### Problem to work on
Copy each line of text in the rows below word for word, keeping every character and line break unchanged.

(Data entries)
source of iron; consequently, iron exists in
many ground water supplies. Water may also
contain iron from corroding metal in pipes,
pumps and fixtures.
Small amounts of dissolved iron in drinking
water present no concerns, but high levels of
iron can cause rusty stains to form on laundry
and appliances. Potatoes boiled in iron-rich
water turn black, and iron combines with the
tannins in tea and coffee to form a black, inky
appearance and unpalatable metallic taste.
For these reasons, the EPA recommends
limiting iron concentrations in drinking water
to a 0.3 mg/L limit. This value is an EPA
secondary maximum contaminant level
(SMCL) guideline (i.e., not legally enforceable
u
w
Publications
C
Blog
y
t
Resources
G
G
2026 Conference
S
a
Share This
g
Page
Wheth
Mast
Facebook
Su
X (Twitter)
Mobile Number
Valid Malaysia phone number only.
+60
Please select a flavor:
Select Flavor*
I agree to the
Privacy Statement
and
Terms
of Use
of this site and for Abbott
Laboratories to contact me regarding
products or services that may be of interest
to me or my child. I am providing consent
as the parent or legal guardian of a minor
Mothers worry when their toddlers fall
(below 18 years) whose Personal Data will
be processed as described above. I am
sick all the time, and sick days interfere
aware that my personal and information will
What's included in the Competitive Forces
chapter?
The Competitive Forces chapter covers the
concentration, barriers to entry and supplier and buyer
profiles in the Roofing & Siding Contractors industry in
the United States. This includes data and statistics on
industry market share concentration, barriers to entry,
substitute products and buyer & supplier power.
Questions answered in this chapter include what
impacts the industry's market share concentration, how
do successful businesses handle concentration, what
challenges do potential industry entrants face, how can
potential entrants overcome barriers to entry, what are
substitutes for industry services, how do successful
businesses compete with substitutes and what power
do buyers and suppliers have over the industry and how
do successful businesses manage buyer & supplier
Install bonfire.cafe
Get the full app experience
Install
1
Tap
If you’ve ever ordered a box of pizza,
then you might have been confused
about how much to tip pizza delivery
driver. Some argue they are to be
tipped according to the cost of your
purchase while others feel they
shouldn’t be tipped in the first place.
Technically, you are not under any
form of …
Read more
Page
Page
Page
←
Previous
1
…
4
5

### Output for this task
source of iron; consequently, iron exists in
many ground water supplies. Water may also
contain iron from corroding metal in pipes,
pumps and fixtures.
Small amounts of dissolved iron in drinking
water present no concerns, but high levels of
iron can cause rusty stains to form on laundry
and appliances. Potatoes boiled in iron-rich
water turn black, and iron combines with the
tannins in tea and coffee to form a black, inky
appearance and unpalatable metallic taste.
For these reasons, the EPA recommends
limiting iron concentrations in drinking water
to a 0.3 mg/L limit. This value is an EPA
secondary maximum contaminant level
(SMCL) guideline (i.e., not legally enforceable
u
w
Publications
C
Blog
y
t
Resources
G
G
2026 Conference
S
a
Share This
g
Page
Wheth
Mast
Facebook
Su
X (Twitter)
Mobile Number
Valid Malaysia phone number only.
+60
Please select a flavor:
Select Flavor*
I agree to the
Privacy Statement
and
Terms
of Use
of this site and for Abbott
Laboratories to contact me regarding
products or services that may be of interest
to me or my child. I am providing consent
as the parent or legal guardian of a minor
Mothers worry when their toddlers fall
(below 18 years) whose Personal Data will
be processed as described above. I am
sick all the time, and sick days interfere
aware that my personal and information will
What's included in the Competitive Forces
chapter?
The Competitive Forces chapter covers the
concentration, barriers to entry and supplier and buyer
profiles in the Roofing & Siding Contractors industry in
the United States. This includes data and statistics on
industry market share concentration, barriers to entry,
substitute products and buyer & supplier power.
Questions answered in this chapter include what
impacts the industry's market share concentration, how
do successful businesses handle concentration, what
challenges do potential industry entrants face, how can
potential entrants overcome barriers to entry, what are
substitutes for industry services, how do successful
businesses compete with substitutes and what power
do buyers and suppliers have over the industry and how
do successful businesses manage buyer & supplier
Install bonfire.cafe
Get the full app experience
Install
1
Tap
If you’ve ever ordered a box of pizza,
then you might have been confused
about how much to tip pizza delivery
driver. Some argue they are to be
tipped according to the cost of your
purchase while others feel they
shouldn’t be tipped in the first place.
Technically, you are not under any
form of …
Read more
Page
Page
Page
←
Previous
1
…
4
5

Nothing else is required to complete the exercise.